La prime d’activité évolue et suscite de nombreuses interrogations chez les travailleurs aux revenus modestes. Face à la hausse du coût de la vie, cette aide financière connaît une revalorisation majeure à compter du 1er avril, impactant des millions de foyers.
Nouveaux plafonds, élargissement du nombre de bénéficiaires, montants revus à la hausse, cette réforme marque un tournant pour de nombreux salariés, indépendants et familles.
Focus sur les changements à venir, les profils concernés et les modalités à connaître pour profiter pleinement de cette mesure phare en 2026.
Objectifs et bénéficiaires de la prime d’activité
La prime d’activité, versée par la CAF ou la MSA, vise à soutenir le pouvoir d’achat des travailleurs aux revenus modestes tout en encourageant la reprise ou le maintien d’une activité professionnelle.
Ce dispositif concerne un large public, salariés du privé, fonctionnaires, travailleurs indépendants, agriculteurs, ainsi que les personnes en situation de chômage partiel ou technique.
Pour en bénéficier, il faut être âgé d’au moins 18 ans, résider en France de façon stable et percevoir des revenus inférieurs à 2 000 euros nets mensuels pour une personne seule, ou 3 450 euros pour un couple avec deux enfants. La situation familiale et le nombre d’enfants à charge sont également pris en compte dans l’éligibilité.
Qui peut prétendre à cette aide en 2026 ?
- Salariés et fonctionnaires : Tous les travailleurs du secteur public et privé.
- Indépendants et agriculteurs : Les professions non-salariées sont pleinement intégrées au dispositif.
- Situations spécifiques : Les personnes en chômage partiel ou technique conservent leurs droits.
- Conditions de résidence : Il est impératif d’habiter en France de manière stable et d’avoir plus de 18 ans.
Les nouveautés de la revalorisation au 1er avril
Dès le 1er avril, la prime d’activité bénéficie d’une revalorisation notable, le plafond de revenus pour une personne seule passe à 2 032 euros nets mensuels, ouvrant l’accès à de nouveaux bénéficiaires.
Par exemple, une personne seule sans enfant percevra désormais 56 euros, alors qu’elle n’y avait pas droit auparavant.
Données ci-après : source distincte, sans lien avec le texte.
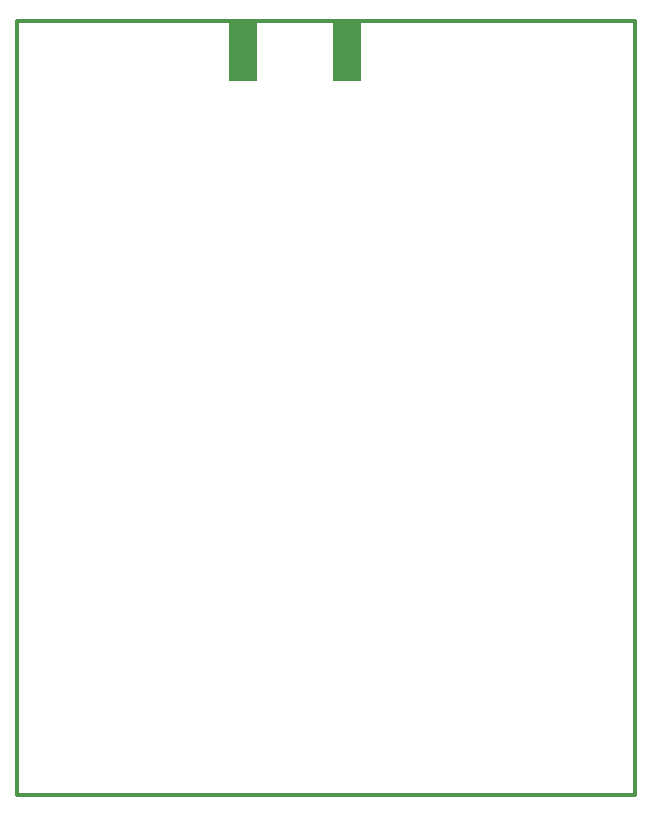
<source format=gbp>
G04 Layer_Color=128*
%FSLAX25Y25*%
%MOIN*%
G70*
G01*
G75*
%ADD11R,0.09508X0.20000*%
%ADD26C,0.01181*%
D11*
X396254Y464000D02*
D03*
X361746D02*
D03*
D26*
X286500Y216000D02*
Y474000D01*
X492500D01*
Y216000D02*
Y474000D01*
X286500Y216000D02*
X492500D01*
M02*

</source>
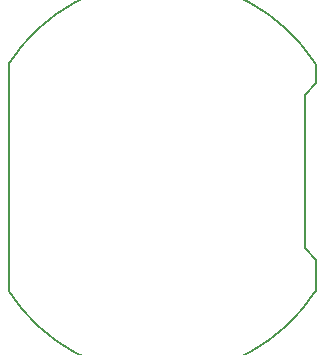
<source format=gbr>
G04 DipTrace 3.2.0.1*
G04 BoardOutline.gbr*
%MOIN*%
G04 #@! TF.FileFunction,Profile*
G04 #@! TF.Part,Single*
%ADD11C,0.005512*%
%FSLAX26Y26*%
G04*
G70*
G90*
G75*
G01*
G04 BoardOutline*
%LPD*%
X-511811Y377953D2*
D11*
Y-377953D1*
G03X511811Y-377953I511811J328796D01*
G01*
Y-275591D1*
X476378Y-236220D1*
Y275591D1*
X511811Y314961D1*
Y377953D1*
G03X-511811Y377953I-511811J-328796D01*
G01*
M02*

</source>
Pour un parent isolé avec deux enfants et un salaire légèrement supérieur à 2 000 euros, la.
Cette réforme, qui porte le nombre de bénéficiaires à 5,3 millions, inclut également une bonification pour les familles monoparentales et les femmes enceintes isolées. Le montant maximal de la prime peut désormais atteindre 350 euros, selon la composition du foyer et les ressources déclarées.
L’évolution des plafonds et des montants
| Profil du foyer | Ancien plafond (net) | Nouveau plafond (avril 2026) | Gain ou plafond max |
| Personne seule | 2 000 € | 2 032 € | + 56 € d’aide (si nouveau bénéficiaire) |
| Couple avec 2 enfants | 3 450 € | Maintenu / Revalorisé | Jusqu’à 350 € de prime max |
| Famille monoparentale | Selon revenus | Bonifié | Majoration spécifique incluse |
Modalités de versement et démarches à effectuer
La prime d’activité est versée mensuellement par la CAF ou la MSA, selon le régime d’affiliation du bénéficiaire, et reste totalement exonérée d’impôt sur le revenu.
Suite à la revalorisation du 1er avril, le versement effectif de la nouvelle prime interviendra à partir du 1er mai, en fonction de la date d’actualisation de la situation. Pour vérifier son éligibilité, il est conseillé d’utiliser le simulateur disponible sur le site de la CAF.
La demande s’effectue ensuite en ligne via un formulaire dédié. Les nouveaux bénéficiaires doivent créer un espace personnel et fournir les justificatifs requis. Notons ainsi que le montant attribué varie selon la composition du foyer et les ressources déclarées.
Impact de la réforme : bénéficiaires et coût pour l’État
La revalorisation de la prime d’activité entraîne une hausse significative du nombre de bénéficiaires : de 4,7 millions actuellement, ils passeront à environ 5,3 millions dès avril 2024, avec une projection à 8,7 millions en 2025.
Cette extension s’accompagne d’un surcoût estimé à 2 milliards d’euros supplémentaires par an, portant le budget total à près de 12,7 milliards d’euros. Les profils les plus avantagés par la réforme sont les personnes seules, notamment celles sans enfant, les parents isolés et les femmes enceintes isolées, qui bénéficient de majorations spécifiques.
Cette mesure vise à mieux soutenir les foyers modestes, particulièrement exposés à la précarité économique.